Kapingamarangi: cómo vivir aislados del mundo en pleno siglo XXI
Por extraño que parezca aún quedan lugares en el mundo que viven ajenos a él. Los habitantes de este atolón del Pacífico no tienen más contacto con el exterior que una radio de onda corta.
Kapingamarangi es un atolón perdido en el Pacífico, a 500 millas náuticas de la capital del país al que pertenece, la Federación de Estados de Micronesia. No tiene puerto, ni aeropuerto ni medio alguno de transporte para salir o entrar de él, a excepción de un carguero del gobierno que va cada seis meses a llevarles algunos suministros externos: combustible para los dos únicos motores fueraborda del pueblo, cemento o tabaco. Unos 350 habitantes de origen polinesio llevan allí una existencia plácida, ajenos a cualquier avatar mundano. Su mundo son los 1,1 kilómetros cuadrados de tierra firme que tiene el atolón.
Viajé hasta Kapingamarangi por una serie de casualidades profesionales largas de contar aquí, pero que narraba en este vídeo, por si alguien quiere profundizar en las peregrinas razones que llevan a un viajero a semejante lugar.
Me atraía la aventura del viaje, atravesar medio mundo en avión y luego otros 770 kilómetros de agua y más agua a bordo de un pequeño velero. Pero me seducía aún más descubrir quién vivía allí y cómo podía hacerlo.
¿Un pueblo que en pleno siglo XXI no tiene teléfono, ni periódicos, ni radio, ni transportes, ni TV y muchísimo menos internet? ¿Existía un paraíso así?
La respuesta la hallé tras cuatro días de navegación desde Pohnpei, la capital de Micronesia: si, existía. Y se llamaba Kapingamarangi, un atolón que por azares de la historia tiene pasado español.
Solo están habitados dos motus (islas) del atolón, ambos unidos por un puente de cemento que construyó el gobierno micronesio, algo que mejoró enormemente la calidad de vida de sus habitantes y la sociabilidad ya que así no necesitaban las canoas para pasar de una isla a otra.
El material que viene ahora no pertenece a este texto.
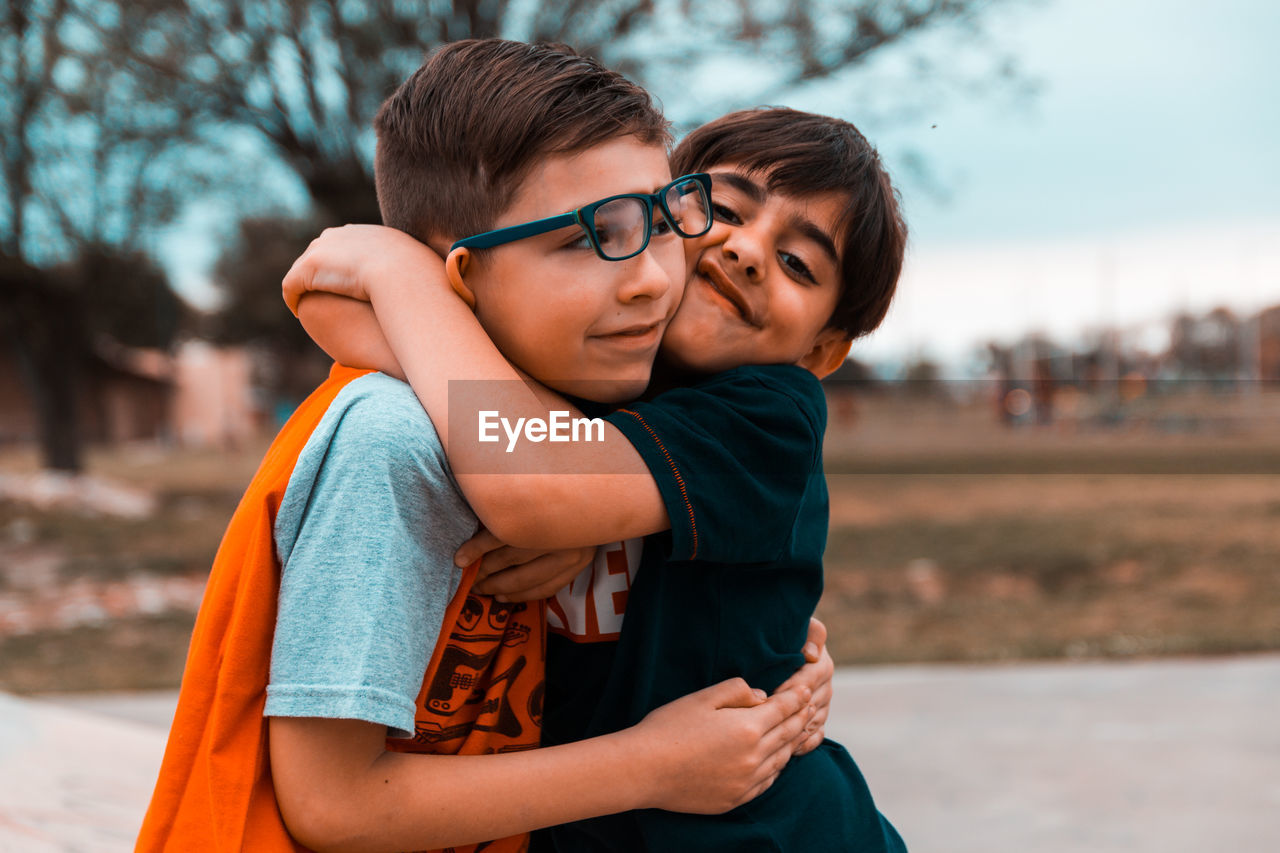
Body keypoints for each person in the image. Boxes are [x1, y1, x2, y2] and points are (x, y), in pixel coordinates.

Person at [137, 41, 829, 853]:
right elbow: (331, 802)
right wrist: (651, 764)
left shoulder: (594, 410)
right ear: (457, 280)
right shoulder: (393, 444)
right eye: (590, 237)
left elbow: (560, 473)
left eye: (662, 215)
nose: (652, 278)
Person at [284, 106, 909, 851]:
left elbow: (532, 484)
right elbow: (329, 301)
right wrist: (579, 491)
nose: (746, 250)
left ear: (823, 350)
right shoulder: (589, 373)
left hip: (769, 831)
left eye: (799, 263)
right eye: (725, 209)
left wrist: (394, 271)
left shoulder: (771, 416)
Albino, el jefe de la aldea cuando yo estuve allí (lo elegían por votación cada dos años) me contaba que son unos 350 (aunque nunca se han contado) y que viven de manera autosuficiente gracias a la pesca, a las plantaciones de calabaza y de taro (un tubérculo parecido a la mandioca del que obtienen los hidratos de carbono para su dieta) y de lo que recolectan del árbol del pan, de los cocoteros, los bananos y otros frutales tropicales. Tienen gallinas y cerdos -cuyos ancestros llegaron como los de ellos hace cientos de años en las canoas de los primeros pobladores- pero no perros, animal que está prohibido en la isla.
Salen a pescar por la laguna coralina en piraguas muy estrechas y alargadas que se apoyan en un patín y se propulsa a remo o con vela de tipo latina. Con ellas llegan a internarse hasta 2 millas océano adentro. Y la única comunicación con el mundo exterior es por un aparato de radio, que gestiona el jefe de la aldea.
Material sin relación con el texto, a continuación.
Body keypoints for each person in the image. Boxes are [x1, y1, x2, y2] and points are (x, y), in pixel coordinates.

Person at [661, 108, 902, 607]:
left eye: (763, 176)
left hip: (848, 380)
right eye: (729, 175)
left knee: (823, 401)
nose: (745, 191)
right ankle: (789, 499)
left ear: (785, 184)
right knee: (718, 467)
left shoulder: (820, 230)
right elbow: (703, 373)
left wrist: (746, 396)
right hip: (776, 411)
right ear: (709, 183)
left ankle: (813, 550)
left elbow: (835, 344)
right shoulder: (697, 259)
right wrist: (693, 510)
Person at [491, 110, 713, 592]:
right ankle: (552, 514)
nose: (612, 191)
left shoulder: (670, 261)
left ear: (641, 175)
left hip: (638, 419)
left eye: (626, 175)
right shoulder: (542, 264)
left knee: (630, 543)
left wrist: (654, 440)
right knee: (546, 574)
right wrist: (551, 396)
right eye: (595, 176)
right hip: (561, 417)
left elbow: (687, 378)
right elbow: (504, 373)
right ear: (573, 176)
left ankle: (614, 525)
Me llamó la atención lo limpias y ordenadas que estaban las dos aldeas, con calles rectilíneas flanqueadas por parterres de flores o muretes de piedra volcánica, siempre con un suelo de tierra apisonada, barrido y en buen estado. Y el hecho de que hubiera escuela y además bilingüe (kapinga e inglés), aunque solo hasta primaria. Para estudiar la secundaria y el bachiller los jóvenes se tienen que ir a Pohnpei en el barco del gobierno. También había dos iglesias, una católica y otra protestante.
El mayor entretenimiento de la isla era reunirse al atardecer bajo una palapa comunal para jugar a cartas y juegos de mesa o para ver una película en DVD. Tenían varios equipos de DVD y pantallas de televisión que hacían las funciones de cine de pueblo; funcionaban con placas solares. Y luego, a la iglesia. Ambos sacerdotes programaban cada tarde oficios religiosos con bellos cánticos; y los domingos, misa.
No existe posibilidad alguna de salir de la isla en caso de urgencia. Sus únicas embarcaciones son pequeñas lanchas y piraguas para pescar. Tampoco hay médico, ante una enfermedad grave es imposible acudir a un hospital.
Y aún así, si me pregunta si eran felices, le diría que sí. Durante el poco tiempo que estuve allí, al menos, lo que vi fue una sociedad aislada que vivía en sorprendente armonía, como si todos fueran una gran familia. Hasta donde pude averiguar no había problemas sociales ni grandes odios o enemistades entre familias rivales.
Así que, sí. Es posible vivir fuera del mundo en pleno siglo XXI. Me pregunto si habrán oído hablar del coronavirus.